- [Directive] Go through the items below and copy out each line that contains the word "skrivare".

- [Listed entries]
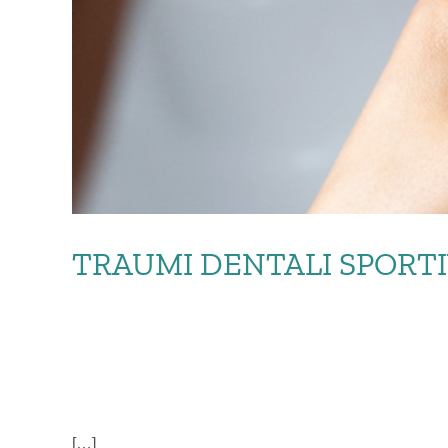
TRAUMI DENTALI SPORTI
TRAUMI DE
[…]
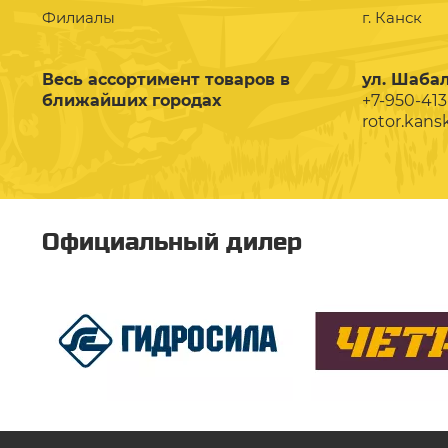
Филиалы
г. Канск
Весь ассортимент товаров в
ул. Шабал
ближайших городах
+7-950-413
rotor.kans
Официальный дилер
==
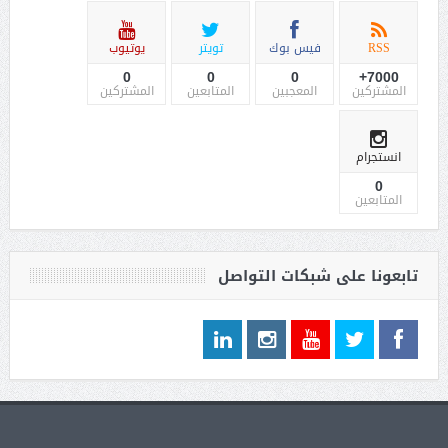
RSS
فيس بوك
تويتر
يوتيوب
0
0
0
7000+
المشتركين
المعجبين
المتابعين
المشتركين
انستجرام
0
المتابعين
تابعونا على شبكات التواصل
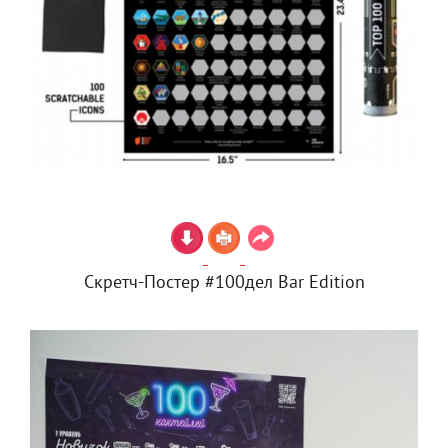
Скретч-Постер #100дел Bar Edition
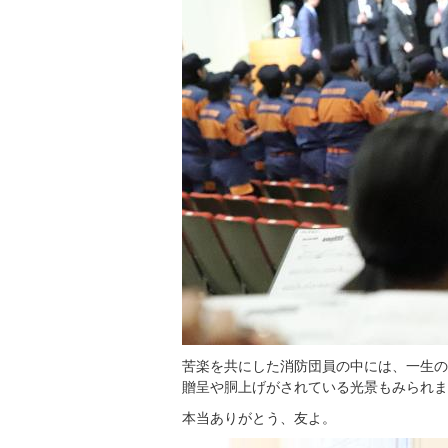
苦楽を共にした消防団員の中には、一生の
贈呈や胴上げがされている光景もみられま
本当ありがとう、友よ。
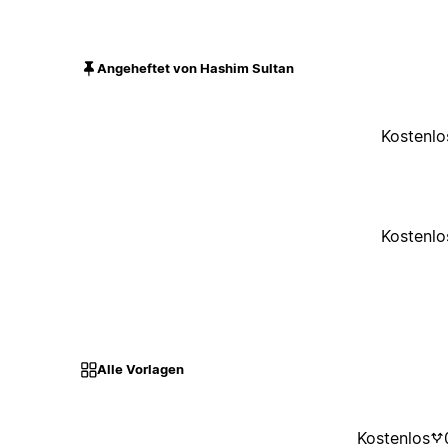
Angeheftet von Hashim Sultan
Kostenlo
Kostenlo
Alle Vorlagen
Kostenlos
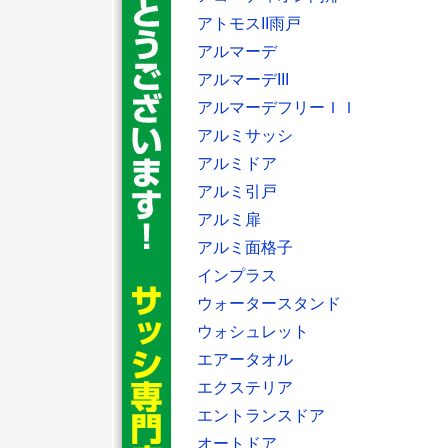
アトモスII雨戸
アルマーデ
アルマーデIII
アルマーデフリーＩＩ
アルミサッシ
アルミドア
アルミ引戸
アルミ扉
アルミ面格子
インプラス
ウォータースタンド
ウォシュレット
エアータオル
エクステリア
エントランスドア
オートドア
...
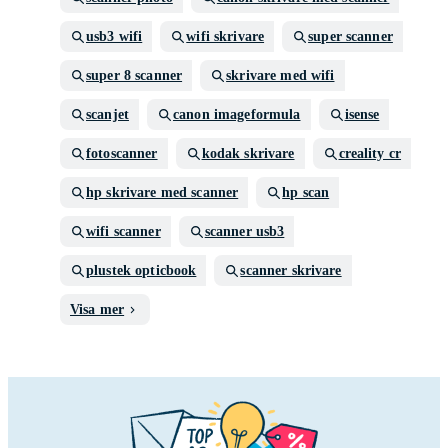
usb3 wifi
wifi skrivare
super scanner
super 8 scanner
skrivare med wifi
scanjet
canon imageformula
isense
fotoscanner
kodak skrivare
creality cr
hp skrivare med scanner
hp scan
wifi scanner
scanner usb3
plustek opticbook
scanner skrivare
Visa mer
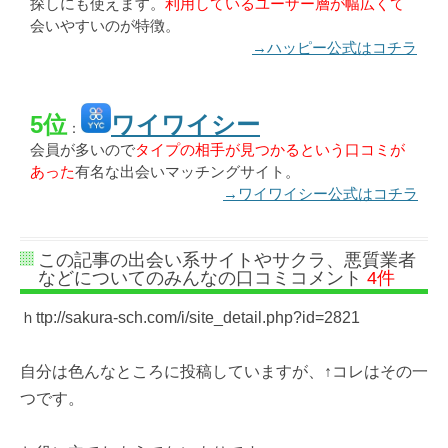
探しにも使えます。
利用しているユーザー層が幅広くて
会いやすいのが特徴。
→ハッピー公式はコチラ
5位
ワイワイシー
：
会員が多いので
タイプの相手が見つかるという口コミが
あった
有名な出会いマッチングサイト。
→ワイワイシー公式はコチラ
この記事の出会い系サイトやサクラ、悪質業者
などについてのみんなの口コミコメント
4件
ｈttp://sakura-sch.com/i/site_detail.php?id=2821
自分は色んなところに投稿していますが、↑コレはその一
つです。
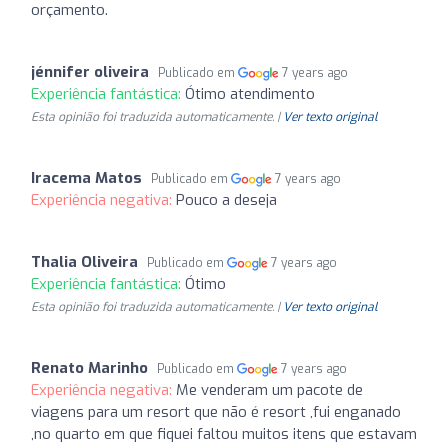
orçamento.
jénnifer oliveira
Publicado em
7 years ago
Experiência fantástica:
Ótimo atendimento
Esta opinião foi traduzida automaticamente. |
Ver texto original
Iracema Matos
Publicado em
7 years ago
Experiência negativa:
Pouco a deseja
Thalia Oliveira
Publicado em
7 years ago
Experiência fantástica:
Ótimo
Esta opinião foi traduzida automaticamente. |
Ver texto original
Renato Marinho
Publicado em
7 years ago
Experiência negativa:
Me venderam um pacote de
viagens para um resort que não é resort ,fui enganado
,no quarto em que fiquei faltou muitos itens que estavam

- [Response for this exercise]
wifi skrivare
skrivare med wifi
kodak skrivare
hp skrivare med scanner
scanner skrivare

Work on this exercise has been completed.